= 提示文 =
__________
ですので、マネーフォワード ビジネスカードを単体で使っていただくよりは、クラウド経費やクラウド会計と一緒に使っていただくことで、より多くの価値を提供できます。」(市川氏)

〈 市川氏 〉

Rubyの選定理由

「福岡拠点にはRubyエンジニアが多く所属しています。
マネーフォワード Pay for Businessでは他のサービスとの連携も多く、短期間での開発が求められています。
そこでRuby on Rails(以下Rails)という成熟したフレームワークを活用しています。
Railsはいろいろなライブラリも揃っていて、それらを利用して短時間での開発を実現しています。
マネーフォワードPay for Businessには複雑なロジックもありますが、Gemを活用することにより実現しています。
RubyやRubyコミュニテイが提供しているエコシステムに乗ることで、迅速なリリースが実現できるので、Rubyを使っています。」(市川氏)

この分野には競合他社も多く、動きが早いところもある。
新機能をスピード感を持って開発していくことも重要なのだそうだ。

Rubyのイベントを社内交流にも活用

マネーフォワードはRubyKaigi 2023ではPlatinum Sponsorsとして協賛や社員の登壇の他、企業ブースを設けた。

RubyKaigiやRubyWorld Conferenceなどの大規模イベントでは、国内外から多くのRubyistが集まり、普段会えない人と直接話できることに意義を感じている人は多い。
また、社外の人に限らず、社内でも、従業員数が多かったり、遠方の拠点など、会ったことがない人がいるケースは多い。
マネーフォワードでは、基本的に開発チームは拠点ごとに編成されており、拠点をまたがって一緒に仕事をする機会は部署にもよるが、多くはない。
大規模カンファレンスへの参加は社外のRubyistとの交流だけでなく、社内の他拠点のエンジニアとのコミュニケーションの場としても役立っているそうだ。

企業ブースでは、各拠点から集まった社員たちが一緒になって企画を考えた。
今回の企画ではじめて話をして一緒に作業したメンバーもいたそうである。
__________
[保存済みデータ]
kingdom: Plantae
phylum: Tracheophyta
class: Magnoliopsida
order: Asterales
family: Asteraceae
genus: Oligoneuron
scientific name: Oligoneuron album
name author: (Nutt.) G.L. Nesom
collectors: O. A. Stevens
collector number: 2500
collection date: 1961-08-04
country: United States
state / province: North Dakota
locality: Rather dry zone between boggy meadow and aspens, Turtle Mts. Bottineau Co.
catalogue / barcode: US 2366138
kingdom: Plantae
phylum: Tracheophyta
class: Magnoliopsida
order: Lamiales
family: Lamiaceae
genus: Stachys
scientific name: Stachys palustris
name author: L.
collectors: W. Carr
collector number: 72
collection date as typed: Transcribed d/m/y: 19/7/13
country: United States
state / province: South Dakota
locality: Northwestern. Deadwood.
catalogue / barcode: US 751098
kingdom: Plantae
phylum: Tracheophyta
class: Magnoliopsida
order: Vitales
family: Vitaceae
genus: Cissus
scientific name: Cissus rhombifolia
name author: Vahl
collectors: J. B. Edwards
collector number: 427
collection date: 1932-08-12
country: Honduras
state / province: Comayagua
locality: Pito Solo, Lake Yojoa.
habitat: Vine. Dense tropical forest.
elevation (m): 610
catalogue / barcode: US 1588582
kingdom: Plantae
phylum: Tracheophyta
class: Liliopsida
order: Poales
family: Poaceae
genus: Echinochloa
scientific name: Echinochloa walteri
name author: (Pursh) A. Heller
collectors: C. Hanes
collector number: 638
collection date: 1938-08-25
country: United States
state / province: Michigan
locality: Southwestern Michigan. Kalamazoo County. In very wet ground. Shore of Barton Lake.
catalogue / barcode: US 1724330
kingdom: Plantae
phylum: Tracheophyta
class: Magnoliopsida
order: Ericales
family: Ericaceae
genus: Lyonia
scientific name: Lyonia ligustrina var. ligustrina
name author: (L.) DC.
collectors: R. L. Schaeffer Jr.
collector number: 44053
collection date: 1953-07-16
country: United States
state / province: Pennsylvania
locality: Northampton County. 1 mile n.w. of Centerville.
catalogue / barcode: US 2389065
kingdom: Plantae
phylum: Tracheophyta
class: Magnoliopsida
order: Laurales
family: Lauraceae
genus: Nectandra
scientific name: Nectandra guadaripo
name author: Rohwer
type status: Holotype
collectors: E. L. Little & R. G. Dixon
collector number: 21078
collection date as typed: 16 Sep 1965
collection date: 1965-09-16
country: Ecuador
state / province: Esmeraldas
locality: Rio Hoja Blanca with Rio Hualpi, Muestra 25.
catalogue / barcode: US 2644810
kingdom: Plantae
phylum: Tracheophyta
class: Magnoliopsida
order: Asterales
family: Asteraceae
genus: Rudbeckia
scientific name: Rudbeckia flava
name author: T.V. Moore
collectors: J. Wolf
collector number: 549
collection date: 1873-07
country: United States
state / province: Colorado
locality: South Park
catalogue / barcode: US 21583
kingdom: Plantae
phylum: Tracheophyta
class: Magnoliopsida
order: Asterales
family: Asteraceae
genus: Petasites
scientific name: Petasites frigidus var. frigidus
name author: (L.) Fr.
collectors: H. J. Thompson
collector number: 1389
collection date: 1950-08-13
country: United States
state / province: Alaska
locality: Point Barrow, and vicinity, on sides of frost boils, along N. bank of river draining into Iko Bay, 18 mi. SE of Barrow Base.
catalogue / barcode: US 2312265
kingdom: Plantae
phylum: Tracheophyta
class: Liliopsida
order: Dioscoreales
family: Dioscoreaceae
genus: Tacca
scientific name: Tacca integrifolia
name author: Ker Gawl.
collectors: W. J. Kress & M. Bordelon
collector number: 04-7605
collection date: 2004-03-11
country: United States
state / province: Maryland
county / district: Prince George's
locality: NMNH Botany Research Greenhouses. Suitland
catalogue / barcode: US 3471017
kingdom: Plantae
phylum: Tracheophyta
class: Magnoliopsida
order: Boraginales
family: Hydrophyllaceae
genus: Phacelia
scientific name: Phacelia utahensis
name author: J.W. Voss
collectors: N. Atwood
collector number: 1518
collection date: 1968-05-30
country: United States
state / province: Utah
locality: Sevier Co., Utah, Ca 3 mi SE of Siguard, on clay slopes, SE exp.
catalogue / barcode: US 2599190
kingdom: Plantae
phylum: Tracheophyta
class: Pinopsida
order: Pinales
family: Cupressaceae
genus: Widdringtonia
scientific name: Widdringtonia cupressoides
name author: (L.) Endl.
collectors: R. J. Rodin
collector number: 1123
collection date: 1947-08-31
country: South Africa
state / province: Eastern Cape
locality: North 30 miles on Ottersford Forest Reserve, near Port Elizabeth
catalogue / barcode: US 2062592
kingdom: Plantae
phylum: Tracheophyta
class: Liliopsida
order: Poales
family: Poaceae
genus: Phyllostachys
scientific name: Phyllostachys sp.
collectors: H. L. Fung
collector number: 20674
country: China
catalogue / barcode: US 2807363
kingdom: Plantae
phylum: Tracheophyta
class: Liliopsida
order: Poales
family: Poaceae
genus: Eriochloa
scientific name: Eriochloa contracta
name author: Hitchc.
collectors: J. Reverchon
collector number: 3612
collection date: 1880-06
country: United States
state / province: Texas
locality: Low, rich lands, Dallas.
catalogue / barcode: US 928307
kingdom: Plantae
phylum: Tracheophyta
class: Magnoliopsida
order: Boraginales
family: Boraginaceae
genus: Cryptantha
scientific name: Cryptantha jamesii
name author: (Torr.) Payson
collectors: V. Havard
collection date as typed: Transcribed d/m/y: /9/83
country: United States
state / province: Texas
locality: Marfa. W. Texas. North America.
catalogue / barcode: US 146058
__________
= 次の課題 =
- A) マネーフォワードとRubyに関する文章のうち、「ですので、マネーフォワード ビジネスカー」を含む語句で始まり「この分野には競合他社も多く、動きが早いところもある。」で終わる部分を、一字一句変えずに返せ。
- B) マネーフォワードとRubyに関する文章によると、マネーフォワードはRubyKaigi 2023でどの区分のスポンサーとして協賛したか。
- C) マネーフォワードとRubyに関する文章を、最後の文の次から続けて書け。

= 各課題の解答 =
- A)
ですので、マネーフォワード ビジネスカードを単体で使っていただくよりは、クラウド経費やクラウド会計と一緒に使っていただくことで、より多くの価値を提供できます。」(市川氏)

〈 市川氏 〉

Rubyの選定理由

「福岡拠点にはRubyエンジニアが多く所属しています。
マネーフォワード Pay for Businessでは他のサービスとの連携も多く、短期間での開発が求められています。
そこでRuby on Rails(以下Rails)という成熟したフレームワークを活用しています。
Railsはいろいろなライブラリも揃っていて、それらを利用して短時間での開発を実現しています。
マネーフォワードPay for Businessには複雑なロジックもありますが、Gemを活用することにより実現しています。
RubyやRubyコミュニテイが提供しているエコシステムに乗ることで、迅速なリリースが実現できるので、Rubyを使っています。」(市川氏)

この分野には競合他社も多く、動きが早いところもある。

- B) Platinum Sponsorsとして協賛した。

- C)
「同じ言語を使っていて、同じ会社にいても、プロダクトが違うとほとんど話したことがない人もいます。
そういう人といろいろ話せたのはよかったと思います。」(市川氏)

市川氏はブースコンテンツの一部であったコードレビュー会の企画に参加し、1日目の問題作成を担当した。

コードレビューに使用したコードとレビューコメントの一部をブログで紹介している。
https://moneyforward-dev.jp/entry/2023/06/14/rubykaigi2023-booth

「コードレビュー企画は、いろんな人にコードを読んでもらって感想や指摘をコメントしてもらうというものなのですが、結構評判がよかったです。」(市川氏)

このように、イベントスポンサーをすることが、コミュニティへの貢献、社外へのアピールだけでなく、社内でのコミュニケーションにも役立っている。

もちろん、拠点間の交流がまったくないわけではなく、月に1回1時間程度オンラインで社内勉強会を実施するなどしている。
他にも読書会や勉強会などを有志が企画して開催したりもしている。

〈 RubyKaigiの展示、コードレビュー会 〉

インターンから入社してサービスを手掛けるまで

福岡拠点では継続的にインターンを実施しており、インターンから入社に至ることもよくあるそうだ。
実際、市川氏は福岡拠点のインターン生から社員になった第一号である。
そこで、インターンから入社することの利点、経緯などを伺ってみた。

「福岡拠点は東京に比べると小さい拠点ですが、インターンから内定に至るケースは多いです。
その成功体験もあって、継続的にインターンを採用し続けています。」(市川氏)

市川氏はインターンから入社したそうだが、インターンから入ったメリットはどんなところにあったのだろうか。

「インターン時に社内の雰囲気がわかります。
また、プロダクトの理解が深まったこともあげられます。」(市川氏)

インターン時は経費精算システムである マネーフォワード クラウド経費の開発に関わったが、学生にとって企業で行われている経費精算は馴染みがなく、最初はイメージしづらかったようだ。
しかし、実際に業務に関わっていく上でサービスの内容についての理解も深まり、これからも関わっていきたいサービスだと思えたそうである。

最初はイメージしづらかったサービスを提供している会社に興味を持ったきっかけは、何だったのだろうか。

「自分の生活に密に関わりのあるサービスに関心がありました。
マネーフォワードの大きなテーマはお金です。
お金は必ずどこかで触れているものなので、自分の生活に繋がっているものに関わりたいという要望にも合っていました。
また、偶然社内に知り合いがいて、会社のことを知っていたというのもあります。」(市川氏)

インターンを始めた時には入社しようと思っていなかったそうだ。
インターンをしているうちに入社したいと思うようになったきっかけは何だったのだろうか。

「開発を通じて、そのプロダクトやマネーフォワード全体のことを知ったというのは大きいです。
また、学生の時からずっとRubyが好きで、Rubyで開発していたということもあります。
エンジニアとしても成長できる環境でしたし、それ以外でも成長できる環境がありました。
実際、マネーフォワードPay for Businessの一番最初の立ち上げに関わらせてもらい、今はチームのマネジメントもしています。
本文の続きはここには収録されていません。